*Task goal*.
Find every line in the records below that holds the word "lines", and copy it out.

*Data for this exercise*.
* * * * *

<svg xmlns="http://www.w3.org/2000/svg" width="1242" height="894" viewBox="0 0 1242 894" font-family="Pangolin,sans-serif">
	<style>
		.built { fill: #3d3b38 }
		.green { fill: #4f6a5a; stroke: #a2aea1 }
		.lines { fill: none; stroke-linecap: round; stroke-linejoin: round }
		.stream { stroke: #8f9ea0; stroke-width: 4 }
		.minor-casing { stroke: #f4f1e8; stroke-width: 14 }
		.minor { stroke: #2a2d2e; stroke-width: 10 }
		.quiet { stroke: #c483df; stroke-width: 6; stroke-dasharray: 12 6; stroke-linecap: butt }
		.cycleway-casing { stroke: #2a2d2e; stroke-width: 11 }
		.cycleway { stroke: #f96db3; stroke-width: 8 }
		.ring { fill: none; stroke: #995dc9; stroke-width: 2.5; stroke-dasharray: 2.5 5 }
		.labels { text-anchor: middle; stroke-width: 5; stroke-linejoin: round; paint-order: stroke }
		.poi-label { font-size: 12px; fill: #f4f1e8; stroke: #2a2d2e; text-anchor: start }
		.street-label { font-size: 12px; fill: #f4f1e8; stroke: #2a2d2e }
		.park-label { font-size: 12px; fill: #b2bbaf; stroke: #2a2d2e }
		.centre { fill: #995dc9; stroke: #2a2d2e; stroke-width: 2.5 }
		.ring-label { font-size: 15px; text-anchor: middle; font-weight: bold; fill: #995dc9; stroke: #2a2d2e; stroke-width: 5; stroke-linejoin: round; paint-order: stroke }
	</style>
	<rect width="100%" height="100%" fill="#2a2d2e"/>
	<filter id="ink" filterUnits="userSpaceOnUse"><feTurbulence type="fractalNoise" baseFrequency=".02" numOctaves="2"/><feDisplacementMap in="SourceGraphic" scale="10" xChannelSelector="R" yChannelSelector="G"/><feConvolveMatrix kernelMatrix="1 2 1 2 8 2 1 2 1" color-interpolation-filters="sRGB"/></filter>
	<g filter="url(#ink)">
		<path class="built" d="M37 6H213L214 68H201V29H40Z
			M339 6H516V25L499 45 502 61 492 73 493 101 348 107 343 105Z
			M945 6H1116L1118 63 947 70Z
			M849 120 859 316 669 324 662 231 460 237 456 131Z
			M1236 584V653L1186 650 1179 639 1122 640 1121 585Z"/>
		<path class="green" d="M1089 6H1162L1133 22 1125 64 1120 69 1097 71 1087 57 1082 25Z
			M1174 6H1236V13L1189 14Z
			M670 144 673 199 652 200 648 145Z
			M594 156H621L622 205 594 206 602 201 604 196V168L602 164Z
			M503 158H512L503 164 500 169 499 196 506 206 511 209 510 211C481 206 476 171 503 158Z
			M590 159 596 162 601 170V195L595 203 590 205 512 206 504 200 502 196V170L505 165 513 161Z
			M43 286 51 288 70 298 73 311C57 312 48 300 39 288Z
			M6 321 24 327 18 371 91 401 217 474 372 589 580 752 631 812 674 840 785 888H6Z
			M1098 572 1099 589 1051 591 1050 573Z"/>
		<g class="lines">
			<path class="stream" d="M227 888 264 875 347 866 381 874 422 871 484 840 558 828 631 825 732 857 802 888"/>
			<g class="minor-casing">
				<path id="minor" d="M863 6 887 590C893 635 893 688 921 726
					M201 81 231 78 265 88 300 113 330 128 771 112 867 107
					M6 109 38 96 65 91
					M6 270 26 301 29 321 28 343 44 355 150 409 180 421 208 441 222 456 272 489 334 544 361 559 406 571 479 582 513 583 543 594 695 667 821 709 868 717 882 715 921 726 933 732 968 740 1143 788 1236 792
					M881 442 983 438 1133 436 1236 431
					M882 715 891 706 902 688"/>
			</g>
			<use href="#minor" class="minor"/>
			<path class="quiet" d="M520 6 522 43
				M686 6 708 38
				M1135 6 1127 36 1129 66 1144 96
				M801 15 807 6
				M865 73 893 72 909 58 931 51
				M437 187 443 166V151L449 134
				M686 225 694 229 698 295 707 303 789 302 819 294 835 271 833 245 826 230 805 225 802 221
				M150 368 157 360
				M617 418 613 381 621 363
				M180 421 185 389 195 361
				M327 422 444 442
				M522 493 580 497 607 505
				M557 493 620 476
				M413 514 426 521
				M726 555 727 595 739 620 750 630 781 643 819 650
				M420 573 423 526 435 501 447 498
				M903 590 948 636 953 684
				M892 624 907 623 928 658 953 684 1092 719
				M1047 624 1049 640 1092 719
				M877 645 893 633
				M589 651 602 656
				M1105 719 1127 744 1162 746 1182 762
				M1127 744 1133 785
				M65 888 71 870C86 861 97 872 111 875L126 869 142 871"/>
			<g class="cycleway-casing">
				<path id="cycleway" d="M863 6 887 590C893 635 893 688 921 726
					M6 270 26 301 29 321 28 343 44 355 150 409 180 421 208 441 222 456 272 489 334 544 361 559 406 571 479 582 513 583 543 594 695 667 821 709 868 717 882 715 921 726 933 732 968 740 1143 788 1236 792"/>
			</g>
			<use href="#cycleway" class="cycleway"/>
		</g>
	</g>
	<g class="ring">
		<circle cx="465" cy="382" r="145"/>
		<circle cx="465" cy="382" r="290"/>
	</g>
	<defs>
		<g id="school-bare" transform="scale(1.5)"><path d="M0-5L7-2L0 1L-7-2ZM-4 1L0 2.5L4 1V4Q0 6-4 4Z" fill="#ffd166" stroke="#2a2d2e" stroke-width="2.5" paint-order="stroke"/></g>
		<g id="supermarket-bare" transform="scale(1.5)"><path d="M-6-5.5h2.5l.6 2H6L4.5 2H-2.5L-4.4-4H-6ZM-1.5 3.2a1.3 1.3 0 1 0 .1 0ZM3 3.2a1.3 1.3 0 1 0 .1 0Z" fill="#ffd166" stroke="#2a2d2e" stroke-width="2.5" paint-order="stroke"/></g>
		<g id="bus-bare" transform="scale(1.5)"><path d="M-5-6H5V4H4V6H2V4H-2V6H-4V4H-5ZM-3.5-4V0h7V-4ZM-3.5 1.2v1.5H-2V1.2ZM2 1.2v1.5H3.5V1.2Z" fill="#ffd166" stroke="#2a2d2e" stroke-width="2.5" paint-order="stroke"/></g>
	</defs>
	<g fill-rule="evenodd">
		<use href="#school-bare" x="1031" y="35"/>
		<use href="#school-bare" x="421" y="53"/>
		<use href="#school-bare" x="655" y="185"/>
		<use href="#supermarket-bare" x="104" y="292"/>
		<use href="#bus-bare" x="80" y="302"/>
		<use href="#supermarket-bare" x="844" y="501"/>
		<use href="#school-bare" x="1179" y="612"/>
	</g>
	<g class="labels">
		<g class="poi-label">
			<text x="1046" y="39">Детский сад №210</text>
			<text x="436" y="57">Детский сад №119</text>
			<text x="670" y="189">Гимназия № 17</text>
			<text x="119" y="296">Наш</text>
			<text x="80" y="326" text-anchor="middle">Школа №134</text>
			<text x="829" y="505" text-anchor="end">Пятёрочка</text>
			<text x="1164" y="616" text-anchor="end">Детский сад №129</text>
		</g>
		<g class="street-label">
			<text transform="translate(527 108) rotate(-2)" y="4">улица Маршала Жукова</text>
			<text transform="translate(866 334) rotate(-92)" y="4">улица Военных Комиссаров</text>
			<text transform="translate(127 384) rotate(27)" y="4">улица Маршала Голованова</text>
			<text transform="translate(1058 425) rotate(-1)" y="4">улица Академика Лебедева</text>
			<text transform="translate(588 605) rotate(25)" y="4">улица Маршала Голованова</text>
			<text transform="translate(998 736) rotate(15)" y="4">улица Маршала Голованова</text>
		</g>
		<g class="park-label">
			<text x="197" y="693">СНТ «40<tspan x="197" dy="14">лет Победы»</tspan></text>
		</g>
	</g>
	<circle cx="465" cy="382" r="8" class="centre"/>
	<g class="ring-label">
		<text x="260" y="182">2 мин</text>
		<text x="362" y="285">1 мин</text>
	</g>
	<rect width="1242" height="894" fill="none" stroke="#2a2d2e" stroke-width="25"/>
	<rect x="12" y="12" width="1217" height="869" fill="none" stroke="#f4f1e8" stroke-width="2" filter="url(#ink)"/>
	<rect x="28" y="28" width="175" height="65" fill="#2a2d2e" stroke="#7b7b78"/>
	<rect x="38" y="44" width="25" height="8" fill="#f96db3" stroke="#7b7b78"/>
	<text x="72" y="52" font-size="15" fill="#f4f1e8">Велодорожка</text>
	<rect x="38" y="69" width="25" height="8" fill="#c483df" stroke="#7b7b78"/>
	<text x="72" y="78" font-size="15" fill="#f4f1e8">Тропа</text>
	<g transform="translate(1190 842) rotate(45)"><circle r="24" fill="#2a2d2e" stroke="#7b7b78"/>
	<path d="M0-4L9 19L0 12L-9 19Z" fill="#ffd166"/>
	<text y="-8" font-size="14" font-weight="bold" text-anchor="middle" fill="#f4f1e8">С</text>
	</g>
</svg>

* * * * *

*Exercise result*.
		.lines { fill: none; stroke-linecap: round; stroke-linejoin: round }
		<g class="lines">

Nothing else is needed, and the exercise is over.